I would suggest focusing on www.sqlite.org
It's recent, small (source code 1MB), open source (so you can figure it out for yourself)...
Books have been written about how it is implemented:
http://www.sqlite.org/books.html
It runs on a variety of operating systems for both desktop computers and mobile phones so experimenting is easy and learning about it will be useful right now and in the future.

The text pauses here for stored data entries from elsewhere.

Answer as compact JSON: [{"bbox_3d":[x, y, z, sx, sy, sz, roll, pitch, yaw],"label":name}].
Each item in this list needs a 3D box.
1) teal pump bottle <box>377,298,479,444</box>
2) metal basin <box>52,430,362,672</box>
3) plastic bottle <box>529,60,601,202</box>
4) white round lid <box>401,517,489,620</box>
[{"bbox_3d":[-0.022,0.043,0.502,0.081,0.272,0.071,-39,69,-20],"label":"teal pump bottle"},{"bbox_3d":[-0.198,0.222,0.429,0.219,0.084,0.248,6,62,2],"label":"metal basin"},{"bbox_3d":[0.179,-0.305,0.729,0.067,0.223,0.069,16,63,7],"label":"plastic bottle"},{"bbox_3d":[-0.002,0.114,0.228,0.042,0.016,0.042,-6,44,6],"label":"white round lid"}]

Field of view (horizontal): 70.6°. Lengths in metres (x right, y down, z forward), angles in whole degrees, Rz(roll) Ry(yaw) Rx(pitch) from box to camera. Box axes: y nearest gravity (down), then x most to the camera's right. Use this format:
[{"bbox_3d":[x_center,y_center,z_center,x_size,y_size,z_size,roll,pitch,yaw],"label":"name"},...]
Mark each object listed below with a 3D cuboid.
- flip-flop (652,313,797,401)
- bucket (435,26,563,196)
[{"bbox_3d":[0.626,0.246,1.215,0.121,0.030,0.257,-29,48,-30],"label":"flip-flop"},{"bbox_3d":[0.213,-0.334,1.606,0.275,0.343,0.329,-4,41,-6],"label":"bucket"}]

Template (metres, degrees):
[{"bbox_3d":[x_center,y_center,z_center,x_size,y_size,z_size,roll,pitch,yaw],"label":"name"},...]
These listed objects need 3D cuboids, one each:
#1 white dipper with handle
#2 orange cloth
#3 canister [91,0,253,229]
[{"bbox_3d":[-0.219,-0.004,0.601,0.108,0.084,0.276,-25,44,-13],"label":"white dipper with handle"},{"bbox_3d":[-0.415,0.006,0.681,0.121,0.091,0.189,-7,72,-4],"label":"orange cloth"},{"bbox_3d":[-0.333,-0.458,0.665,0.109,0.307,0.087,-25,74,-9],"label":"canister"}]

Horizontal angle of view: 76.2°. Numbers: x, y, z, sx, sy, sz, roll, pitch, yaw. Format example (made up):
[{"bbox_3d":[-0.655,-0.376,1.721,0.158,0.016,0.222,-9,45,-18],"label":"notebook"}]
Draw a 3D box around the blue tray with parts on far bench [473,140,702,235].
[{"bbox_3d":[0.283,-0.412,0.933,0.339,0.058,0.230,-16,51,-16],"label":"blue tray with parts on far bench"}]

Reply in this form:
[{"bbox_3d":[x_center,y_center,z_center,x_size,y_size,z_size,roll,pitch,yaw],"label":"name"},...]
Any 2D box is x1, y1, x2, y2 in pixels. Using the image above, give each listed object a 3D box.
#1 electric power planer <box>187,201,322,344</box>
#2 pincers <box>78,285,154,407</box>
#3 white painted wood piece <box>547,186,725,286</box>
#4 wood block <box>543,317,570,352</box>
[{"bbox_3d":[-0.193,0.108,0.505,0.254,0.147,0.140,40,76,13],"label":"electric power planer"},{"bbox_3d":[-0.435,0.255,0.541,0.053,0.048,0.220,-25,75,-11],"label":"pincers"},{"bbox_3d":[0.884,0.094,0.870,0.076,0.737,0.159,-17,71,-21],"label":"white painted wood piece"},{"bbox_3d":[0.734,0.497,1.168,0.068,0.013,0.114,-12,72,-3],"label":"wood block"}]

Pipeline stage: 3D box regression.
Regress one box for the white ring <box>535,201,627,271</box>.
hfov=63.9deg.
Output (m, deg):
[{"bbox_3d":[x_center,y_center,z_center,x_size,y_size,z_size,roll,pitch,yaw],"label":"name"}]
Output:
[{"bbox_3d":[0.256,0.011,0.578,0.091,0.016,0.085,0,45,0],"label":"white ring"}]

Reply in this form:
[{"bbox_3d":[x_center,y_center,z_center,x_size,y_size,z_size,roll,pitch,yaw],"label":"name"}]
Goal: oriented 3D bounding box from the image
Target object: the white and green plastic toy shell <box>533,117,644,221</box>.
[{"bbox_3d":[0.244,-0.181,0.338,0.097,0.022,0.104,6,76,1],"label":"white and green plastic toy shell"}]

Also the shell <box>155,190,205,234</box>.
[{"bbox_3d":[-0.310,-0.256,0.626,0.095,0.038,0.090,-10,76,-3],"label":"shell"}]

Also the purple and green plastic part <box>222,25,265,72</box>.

It even has a decent community here: https://stackoverflow.com/questions/tagged/sqlite
Okay, I have found a site which has some information on SQL and implementation - it is a bit hard to link to the page which lists all the tutorials, so I will link them one by one:
http://c2.com/cgi/wiki?CategoryPattern
http://c2.com/cgi/wiki?SliceResultVertically
http://c2.com/cgi/wiki?SqlMyopia
http://c2.com/cgi/wiki?SqlPattern
http://c2.com/cgi/wiki?StructuredQueryLanguage
http://c2.com/cgi/wiki?TemplateTables
http://c2.com/cgi/wiki?ThinkSqlAsConstraintSatisfaction
may be you can learn from HSQLDB. I think they offers small and simple database for learning. you can look at the codes since it is open source.
If MySQL interests you, I would also suggest this wiki page, which has got some information about how MySQL works. Also, you might want to take a look at Understanding MySQL Internals.
You might also consider looking at a non-SQL interface for your Database engine. Please take a look at Apache CouchDB. Its what you would call, a document oriented database system.
Good Luck!
I am not sure whether it would fit to your requirements but I had implemented a simple file oriented database with support for simple (SELECT, INSERT , UPDATE ) using perl.
What I did was I stored each table as a file on disk and entries with a well defined pattern and manipulated the data using in built linux tools like awk and sed. for improving efficiency, frequently accessed data were cached.